### Selection
(begin)
Patent Description:
In the present description, the terms "vehicle" and "motorcycle" are used in an equivalent manner.

As known, a two-wheeled vehicle, when the vehicle is stationary and without the driver, must necessarily have at least one support system normally called "stand" so as not to fall on the ground. The ground support systems are of the central type (which maintain the vehicle in an orthogonal position with respect to the support plane, but need a certain "effort" by the driver to operate) or of the lateral type, (which is simpler to operate, but place the vehicle in an inclined position with respect to the support plane). Both the systems are present in some vehicles. The weight of the vehicle influences said operation and the same becomes "tiring" when it is often repeated for an intensive use of the vehicle, for example for deliveries of various materials with various stops in limited journeys. Documents <CIT>, <CIT> and <CIT>show devices according to the prior art. In particular, <CIT> discloses a three-wheeled motorcycle according to the preamble of claim <NUM>.

In order to overcome all this, a three-wheeled vehicle can be used which, if of the rigid type, remains vertical on its own like the tricycles, such as the toy tricycles for children. However, this simplification does not fit well for a fluid guide, since, during a curve, the centrifugal force which affects the vehicle made in this way tends to move the center of gravity of the same vehicle to the outside, thus risking an overturning, especially at high speed. This is all due to the fact that the driver cannot counteract said force by shifting his weight towards the inside of the curve, as he normally does with a two-wheeled vehicle.

In order to overcome said drawback, three-wheeled vehicles were created which consist of a front portion and a rear portion, which allow, through known mechanisms, to laterally incline the front portion in order to counteract the effects of the above-described centrifugal force. However, these solutions still have the problem of the vertical parking, since, when the front portion is free to rotate, it is necessary to provide mechanisms which are able to keep it in a vertical position when the driver is not performing a curve, otherwise the vehicle would be undriveable. The adoption of mechanisms adapted to connect the front part of a vehicle with the rear portion is known in the art, which mechanisms operate for this purpose under both mechanical and electromechanical and still electromagnetic command, all being however complex mechanisms requiring the installation on the vehicle of auxiliary devices which are necessary for their operation, all this increasing the overall weight and costs of the vehicle.
(end)
### Task list
1/ In the patent description, which type of stand places the vehicle in an inclined position with respect to the support plane?
2/ Reproduce the patent description from "In order to overcome all" to "a two-wheeled vehicle.".
3/ Render this sentence from the patent description in Spanish: "In the present description, the terms "vehicle" and "motorcycle" are used in an equivalent manner."
Use only the patent description to respond.

### Items
(begin)
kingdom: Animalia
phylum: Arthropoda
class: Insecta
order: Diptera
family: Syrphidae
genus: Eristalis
(end)
### Responses for each task
1/ The lateral type.

2/
In order to overcome all this, a three-wheeled vehicle can be used which, if of the rigid type, remains vertical on its own like the tricycles, such as the toy tricycles for children. However, this simplification does not fit well for a fluid guide, since, during a curve, the centrifugal force which affects the vehicle made in this way tends to move the center of gravity of the same vehicle to the outside, thus risking an overturning, especially at high speed. This is all due to the fact that the driver cannot counteract said force by shifting his weight towards the inside of the curve, as he normally does with a two-wheeled vehicle.

3/ En la presente descripción, los términos «vehículo» y «motocicleta» se usan de manera equivalente.